- two shards, each standalone mongod
- shard key is _id (not hashed), using standard default ObjectIDs.
- WT cache size 10 GB
- single ttl collection set to expire documents after 10 minutes
- 4 threads inserting 1 kB documents into the ttl collection
After about 25 minutes of run time (about 15 minutes after ttl deletions started) one of the shards became completely stuck. Stack traces captured after it became stuck are attached:
- TTLMonitor, splitVector, serverStatus are all stuck waiting for full cache:
- TTLMonitor is stuck in __wt_page_in_func while traversing the collection
- serverStatus and splitVector are both stuck in WT somewhere within mongo::WiredTigerRecoveryUnit::_txnOpen - why would a transaction open be stuck waiting for a full cache?
- no sign of any eviction activity (or of the eviction worker threads, but maybe they're hidden in the "??" call sites?).
Here's an overview of the run for the shard that became stuck:
- inserts are fast but unbalanced because only one shard at a time is active in this particular test (due to simple shard key).
- insert rate drops very dramatically when ttl deletions begin at A. This performance hit seems suprisingly large.
- ttl deletion passes run A-B, C-D, E-F, G-. Each begins with a bump in "ttl passes" and end with a bump in "ttl deletedDocuments"

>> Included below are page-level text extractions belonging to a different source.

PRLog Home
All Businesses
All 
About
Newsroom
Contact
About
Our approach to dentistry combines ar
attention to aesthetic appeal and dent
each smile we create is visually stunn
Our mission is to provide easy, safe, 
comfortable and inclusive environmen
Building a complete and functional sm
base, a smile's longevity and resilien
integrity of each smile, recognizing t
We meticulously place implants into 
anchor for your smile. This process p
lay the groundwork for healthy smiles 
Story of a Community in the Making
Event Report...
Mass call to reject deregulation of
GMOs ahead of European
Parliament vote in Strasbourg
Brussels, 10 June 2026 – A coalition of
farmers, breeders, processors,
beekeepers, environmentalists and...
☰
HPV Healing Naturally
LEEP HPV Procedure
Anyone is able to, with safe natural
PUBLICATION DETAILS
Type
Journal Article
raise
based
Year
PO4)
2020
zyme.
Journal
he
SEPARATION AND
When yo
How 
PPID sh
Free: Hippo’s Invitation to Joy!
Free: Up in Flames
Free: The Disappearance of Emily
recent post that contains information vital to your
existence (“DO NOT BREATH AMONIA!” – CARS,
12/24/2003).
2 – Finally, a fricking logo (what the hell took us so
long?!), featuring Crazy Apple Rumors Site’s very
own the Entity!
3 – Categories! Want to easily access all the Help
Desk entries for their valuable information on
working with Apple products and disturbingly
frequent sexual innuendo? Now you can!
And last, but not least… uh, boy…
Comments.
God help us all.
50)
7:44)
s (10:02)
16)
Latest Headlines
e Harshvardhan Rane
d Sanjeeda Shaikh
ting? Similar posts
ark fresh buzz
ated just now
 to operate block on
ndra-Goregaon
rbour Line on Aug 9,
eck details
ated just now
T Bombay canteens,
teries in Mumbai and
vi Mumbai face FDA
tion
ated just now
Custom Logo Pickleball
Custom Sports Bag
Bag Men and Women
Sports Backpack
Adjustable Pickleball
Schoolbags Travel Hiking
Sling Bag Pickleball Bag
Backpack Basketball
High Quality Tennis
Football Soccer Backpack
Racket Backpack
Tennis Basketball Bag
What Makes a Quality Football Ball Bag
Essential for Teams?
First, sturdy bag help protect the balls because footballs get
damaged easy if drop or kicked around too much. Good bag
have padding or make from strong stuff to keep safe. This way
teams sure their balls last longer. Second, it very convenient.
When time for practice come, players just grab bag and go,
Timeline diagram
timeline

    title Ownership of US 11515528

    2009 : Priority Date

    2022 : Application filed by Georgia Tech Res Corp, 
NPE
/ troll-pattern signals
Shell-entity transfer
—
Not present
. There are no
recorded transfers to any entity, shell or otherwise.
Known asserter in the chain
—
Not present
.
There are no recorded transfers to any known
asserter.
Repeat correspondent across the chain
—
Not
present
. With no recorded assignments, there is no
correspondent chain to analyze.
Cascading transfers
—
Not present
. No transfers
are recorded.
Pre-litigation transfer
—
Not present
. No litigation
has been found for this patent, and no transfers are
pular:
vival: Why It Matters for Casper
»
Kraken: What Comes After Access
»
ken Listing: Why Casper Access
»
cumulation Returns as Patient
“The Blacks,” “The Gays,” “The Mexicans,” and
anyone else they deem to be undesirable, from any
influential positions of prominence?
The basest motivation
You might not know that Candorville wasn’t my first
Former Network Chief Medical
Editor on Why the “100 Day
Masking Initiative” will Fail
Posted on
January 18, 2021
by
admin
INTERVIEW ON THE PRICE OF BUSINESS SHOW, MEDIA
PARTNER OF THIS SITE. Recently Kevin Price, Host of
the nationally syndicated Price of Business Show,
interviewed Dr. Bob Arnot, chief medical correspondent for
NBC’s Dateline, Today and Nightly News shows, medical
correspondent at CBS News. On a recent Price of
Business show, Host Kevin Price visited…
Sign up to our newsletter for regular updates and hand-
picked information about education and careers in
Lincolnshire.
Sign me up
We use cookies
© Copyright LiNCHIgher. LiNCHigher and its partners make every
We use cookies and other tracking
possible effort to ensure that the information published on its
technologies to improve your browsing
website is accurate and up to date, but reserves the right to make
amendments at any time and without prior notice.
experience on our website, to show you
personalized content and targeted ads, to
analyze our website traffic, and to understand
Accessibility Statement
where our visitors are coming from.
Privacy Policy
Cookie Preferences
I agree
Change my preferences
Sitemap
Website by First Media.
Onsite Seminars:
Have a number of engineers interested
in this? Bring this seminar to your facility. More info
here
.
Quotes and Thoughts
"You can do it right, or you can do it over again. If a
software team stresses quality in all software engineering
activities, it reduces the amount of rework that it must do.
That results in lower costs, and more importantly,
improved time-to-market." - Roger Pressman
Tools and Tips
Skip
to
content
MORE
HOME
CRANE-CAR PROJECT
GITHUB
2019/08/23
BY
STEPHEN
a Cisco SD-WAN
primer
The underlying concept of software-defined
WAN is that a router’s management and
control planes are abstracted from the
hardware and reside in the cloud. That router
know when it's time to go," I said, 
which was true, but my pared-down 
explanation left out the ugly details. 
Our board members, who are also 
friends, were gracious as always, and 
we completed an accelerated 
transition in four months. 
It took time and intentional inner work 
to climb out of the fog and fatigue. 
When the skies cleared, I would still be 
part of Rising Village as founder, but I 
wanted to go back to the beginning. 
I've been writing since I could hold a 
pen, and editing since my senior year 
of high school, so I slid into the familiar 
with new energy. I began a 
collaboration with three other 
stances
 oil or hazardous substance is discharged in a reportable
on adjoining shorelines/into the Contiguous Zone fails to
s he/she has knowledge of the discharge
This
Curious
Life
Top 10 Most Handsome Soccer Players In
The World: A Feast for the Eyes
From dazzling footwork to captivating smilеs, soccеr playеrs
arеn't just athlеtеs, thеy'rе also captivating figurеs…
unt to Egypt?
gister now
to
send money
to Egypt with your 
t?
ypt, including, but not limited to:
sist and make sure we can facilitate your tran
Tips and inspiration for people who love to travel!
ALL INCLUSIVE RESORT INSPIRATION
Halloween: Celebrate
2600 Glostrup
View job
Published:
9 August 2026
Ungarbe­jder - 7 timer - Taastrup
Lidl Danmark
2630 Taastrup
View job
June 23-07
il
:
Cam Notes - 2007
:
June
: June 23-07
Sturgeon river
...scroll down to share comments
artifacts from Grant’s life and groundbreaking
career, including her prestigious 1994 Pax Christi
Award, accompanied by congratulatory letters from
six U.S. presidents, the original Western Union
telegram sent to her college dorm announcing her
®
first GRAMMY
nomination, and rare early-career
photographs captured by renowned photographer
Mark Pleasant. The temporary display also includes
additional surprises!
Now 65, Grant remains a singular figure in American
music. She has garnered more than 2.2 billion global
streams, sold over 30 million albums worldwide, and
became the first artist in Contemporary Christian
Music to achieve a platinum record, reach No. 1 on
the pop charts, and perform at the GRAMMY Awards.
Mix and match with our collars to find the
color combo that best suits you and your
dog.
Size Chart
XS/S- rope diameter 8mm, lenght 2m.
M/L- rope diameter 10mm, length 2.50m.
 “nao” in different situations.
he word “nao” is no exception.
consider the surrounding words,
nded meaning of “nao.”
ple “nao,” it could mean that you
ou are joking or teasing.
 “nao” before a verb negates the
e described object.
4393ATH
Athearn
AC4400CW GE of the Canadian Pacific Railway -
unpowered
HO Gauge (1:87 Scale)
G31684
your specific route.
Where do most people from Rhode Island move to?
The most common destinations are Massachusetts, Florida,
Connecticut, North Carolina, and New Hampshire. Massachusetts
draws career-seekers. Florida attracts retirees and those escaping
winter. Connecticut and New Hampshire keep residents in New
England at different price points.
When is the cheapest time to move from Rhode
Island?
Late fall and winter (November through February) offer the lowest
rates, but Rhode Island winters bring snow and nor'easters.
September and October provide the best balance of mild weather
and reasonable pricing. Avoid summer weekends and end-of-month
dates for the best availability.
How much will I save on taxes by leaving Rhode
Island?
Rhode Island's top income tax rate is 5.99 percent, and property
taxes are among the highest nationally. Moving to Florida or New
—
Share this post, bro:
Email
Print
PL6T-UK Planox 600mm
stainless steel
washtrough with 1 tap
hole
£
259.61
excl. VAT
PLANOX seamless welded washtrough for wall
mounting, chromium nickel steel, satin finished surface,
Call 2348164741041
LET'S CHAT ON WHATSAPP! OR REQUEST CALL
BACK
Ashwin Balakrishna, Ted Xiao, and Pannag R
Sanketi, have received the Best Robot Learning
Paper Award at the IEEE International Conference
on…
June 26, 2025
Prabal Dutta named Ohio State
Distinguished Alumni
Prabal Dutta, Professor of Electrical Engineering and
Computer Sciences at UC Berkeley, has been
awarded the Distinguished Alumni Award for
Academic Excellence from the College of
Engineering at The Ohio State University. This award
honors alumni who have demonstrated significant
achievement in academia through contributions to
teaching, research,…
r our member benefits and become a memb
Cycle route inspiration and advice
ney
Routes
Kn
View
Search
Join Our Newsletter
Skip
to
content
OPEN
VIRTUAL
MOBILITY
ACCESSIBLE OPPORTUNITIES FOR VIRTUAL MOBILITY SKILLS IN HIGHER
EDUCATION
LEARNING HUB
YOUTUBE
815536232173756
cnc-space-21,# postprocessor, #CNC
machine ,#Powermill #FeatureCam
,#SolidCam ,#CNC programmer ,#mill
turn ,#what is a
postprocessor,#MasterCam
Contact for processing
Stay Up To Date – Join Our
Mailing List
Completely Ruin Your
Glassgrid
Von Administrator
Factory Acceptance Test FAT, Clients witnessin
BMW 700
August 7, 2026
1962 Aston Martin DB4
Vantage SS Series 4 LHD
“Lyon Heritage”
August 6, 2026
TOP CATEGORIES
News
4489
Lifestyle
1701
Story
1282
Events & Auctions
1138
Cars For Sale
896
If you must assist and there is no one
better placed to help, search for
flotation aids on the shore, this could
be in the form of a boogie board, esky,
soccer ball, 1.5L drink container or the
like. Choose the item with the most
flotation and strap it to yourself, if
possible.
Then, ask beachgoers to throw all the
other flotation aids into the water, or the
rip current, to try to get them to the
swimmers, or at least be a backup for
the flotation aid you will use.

- WT range of IDs pinned correlates well with the deletion passes. However I don't believe there are intentional long-running transactions, but rather I suspect one or more deletions just run very slowly.
- it appears that at H the cache becomes full and everything gets stuck, presumably because there are no evictions happening as per the stack traces above which were captured after H.
- interestingly though evictions appear to have been happening as normal right up to H - so why would they stop?
- there is no data after H because serverStatus has become stuck as well.
- the only clear connection to any sharding-related activity that I can find is the stuck splitVector call; however it has been running frequently and seems to be stuck in the same way serverStatus is, so it seems unlikely it is a culprit.